By Bonnie Morr
Alternate Vice President-Bus
The UTU, other labor unions and the Transportation Trades Department (TTD) of the AFL-CIO are jointly tackling workplace training, discipline and other workplace safety and economic issues on behalf of school bus drivers.
Nationwide, school bus drivers face daily challenges in their work, with their employers and with school bus districts.
Not to brag, but the UTU supplied the most comprehensive list of issues that impact school bus drivers. Those issues reveal a need for more specialized training, better strategies for preventing students from opening emergency exits while the bus is in motion, installation of electronic alerts as to when students unfasten their seatbelts, assigning monitors aboard buses, and implementation of a more realistic agility test requirement for drivers.

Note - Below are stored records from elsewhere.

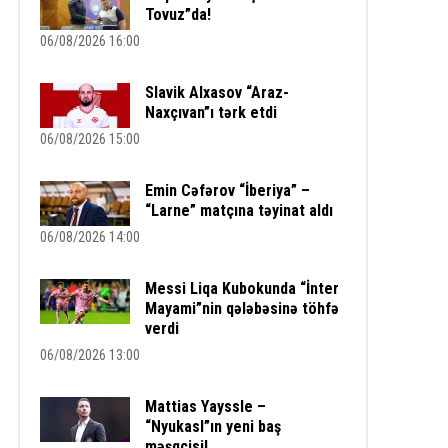
Tovuz”da!
06/08/2026 16:00
Slavik Alxasov “Araz-
Naxçıvan”ı tərk etdi
06/08/2026 15:00
Emin Cəfərov “İberiya” –
“Larne” matçına təyinat aldı
06/08/2026 14:00
Messi Liqa Kubokunda “İnter
Mayami”nin qələbəsinə töhfə
verdi
06/08/2026 13:00
Mattias Yayssle –
“Nyukasl”ın yeni baş
məşqçisi!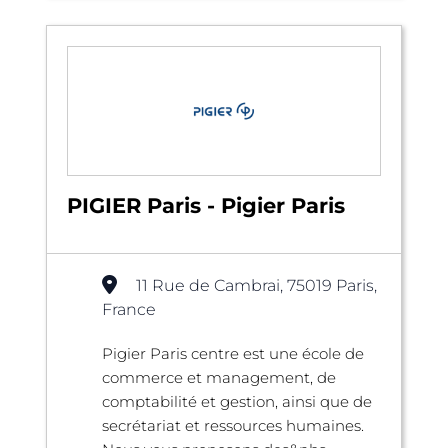
PIGIER Paris - Pigier Paris
11 Rue de Cambrai, 75019 Paris,
France
Pigier Paris centre est une école de
commerce et management, de
comptabilité et gestion, ainsi que de
secrétariat et ressources humaines.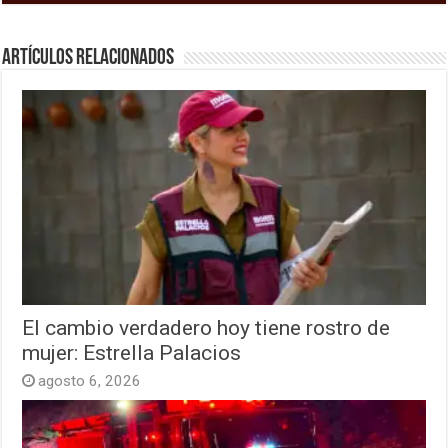
Artículos relacionados
El cambio verdadero hoy tiene rostro de
mujer: Estrella Palacios
agosto 6, 2026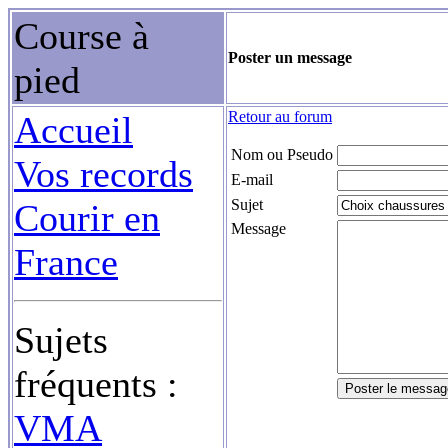
Course à
Poster un message
pied
Retour au forum
Accueil
Nom ou Pseudo
Vos records
E-mail
Sujet
Courir en
Message
France
Sujets
fréquents :
VMA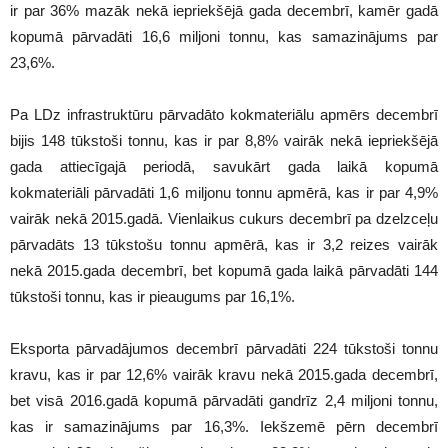
ir par 36% mazāk nekā iepriekšējā gada decembrī, kamēr gadā
kopumā pārvadāti 16,6 miljoni tonnu, kas samazinājums par
23,6%.
Pa LDz infrastruktūru pārvadāto kokmateriālu apmērs decembrī
bijis 148 tūkstoši tonnu, kas ir par 8,8% vairāk nekā iepriekšējā
gada attiecīgajā periodā, savukārt gada laikā kopumā
kokmateriāli pārvadāti 1,6 miljonu tonnu apmērā, kas ir par 4,9%
vairāk nekā 2015.gadā. Vienlaikus cukurs decembrī pa dzelzceļu
pārvadāts 13 tūkstošu tonnu apmērā, kas ir 3,2 reizes vairāk
nekā 2015.gada decembrī, bet kopumā gada laikā pārvadāti 144
tūkstoši tonnu, kas ir pieaugums par 16,1%.
Eksporta pārvadājumos decembrī pārvadāti 224 tūkstoši tonnu
kravu, kas ir par 12,6% vairāk kravu nekā 2015.gada decembrī,
bet visā 2016.gadā kopumā pārvadāti gandrīz 2,4 miljoni tonnu,
kas ir samazinājums par 16,3%. Iekšzemē pērn decembrī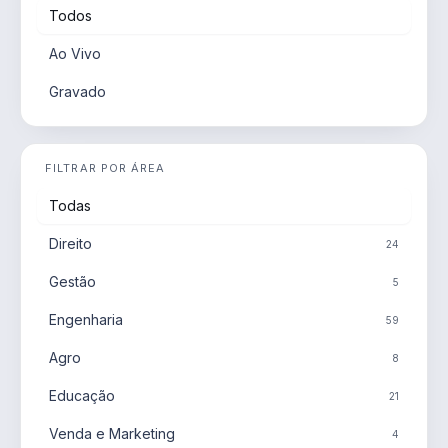
Todos
Ao Vivo
Gravado
FILTRAR POR ÁREA
Todas
Direito
24
Gestão
5
Engenharia
59
Agro
8
Educação
21
Venda e Marketing
4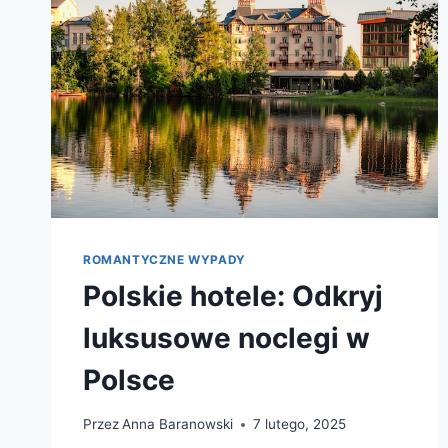
ROMANTYCZNE WYPADY
Polskie hotele: Odkryj
luksusowe noclegi w
Polsce
Przez
Anna Baranowski
7 lutego, 2025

The UTU also has taken the lead in pushing for improved job security for school bus drivers. Too often, drivers are furloughed because of subcontracting, and disqualified from service without just cause.
Legislatively, the UTU is lobbying for increased and more reliable public funding for school bus operations, limitations on the ability of schools to subcontract driving responsibilities, and to correct legislation that puts a CDL at risk for driver infractions when operating their personal vehicles. The UTU also is fighting limitations on benefits for part-time drivers.
All these issues were discussed in a recent joint conference call hosted by TTD. Besides myself, UTU officers participating in the call included Alternate National Legislative Director John Risch and New Jersey State Legislative Director Dan O’Connell. A result was creation of a comprehensive list of legislative objectives that will be pursued jointly by the UTU, the AFL-CIO and other TTD-member unions.